Although /boot and / on mdraids pose no problem for grub, /boot/efi must be on a simple partition. This effectively makes UEFI and mdraid incompatible for root devices, because the loss of the “wrong” device would make the machine unbootable.
Some workarounds exist, but I’m not aware of a canonical solution to this problem.
I think maas should evaluate possible workarounds and implement one of them if believed to be solid enough, or at the very least try to prevent users from shooting themselves in the foot by being very clear that the combination / on mdraid and EFI booting is not recommended.
This is an issue for all operating systems no matter how they are installed, not just Ubuntu on MAAS.
On Linux systems the files in /boot/efi come from two packages, shim and grub. On Ubuntu these packages place their files in /usr/lib and grub-install moves them into /boot/efi. Under RHEL/CentOS shim and grub place their files in /boot/efi. Even if MAAS/Curtin copies these files the installed operating system has to have a way to keep the second copy insync when shim and grub are updated.

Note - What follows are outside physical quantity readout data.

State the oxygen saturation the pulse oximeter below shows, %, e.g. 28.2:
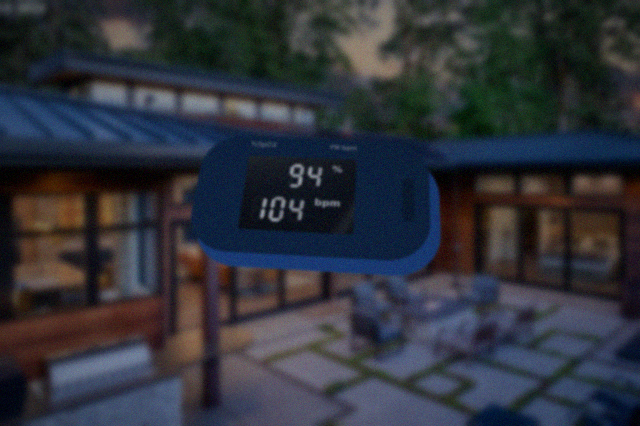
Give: 94
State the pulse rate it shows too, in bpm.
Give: 104
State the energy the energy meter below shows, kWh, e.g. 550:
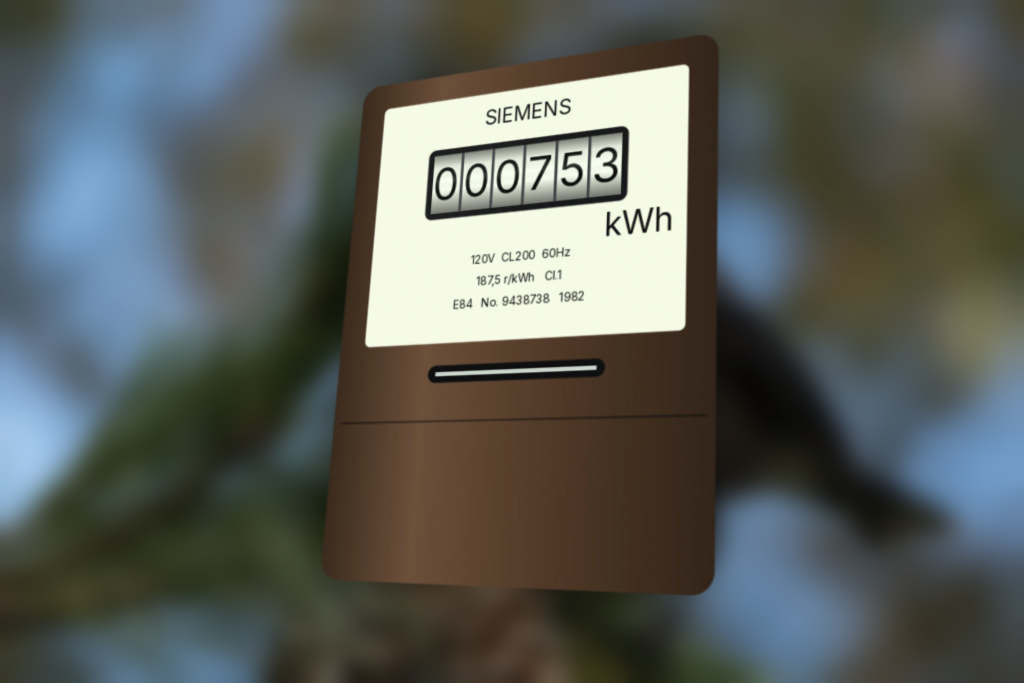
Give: 753
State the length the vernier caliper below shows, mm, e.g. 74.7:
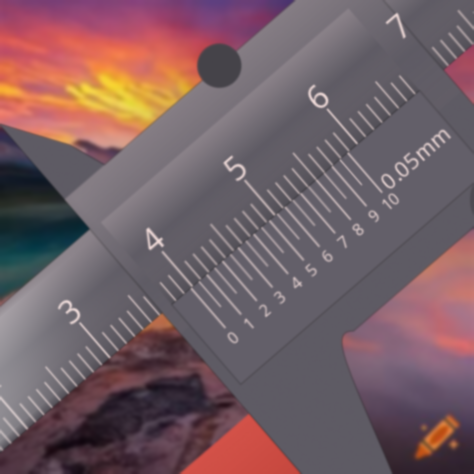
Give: 39.8
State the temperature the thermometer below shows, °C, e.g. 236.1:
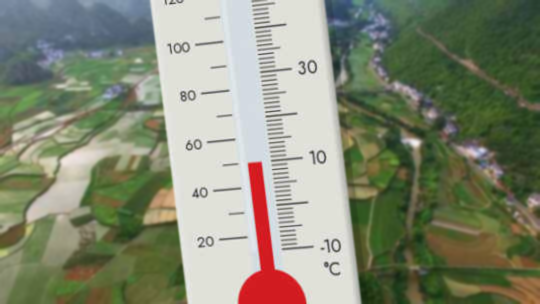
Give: 10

While the solution[1] above states “Luckily my UEFI boots without NVRAM entries, and I can disable the NVRAM writing via the “Update NVRAM variables to automatically boot into Debian?” debconf prompt when running: dpkg-reconfigure -p low grub-efi-amd64” we can’t rely on that. We need to ensure that EFI entries are properly set for both the primary and secondary /boot/efi locations.
Ubuntu always uses grub-install to install the shim and grub into /boot/efi. We could look into patching grub to allow the installation to target multiple paths. MAAS/Curtin would just have to create the mount points and add them to /etc/default/grub.
That being said I think this needs a larger cross team discussion so we can at least solve this for however Ubuntu is installed.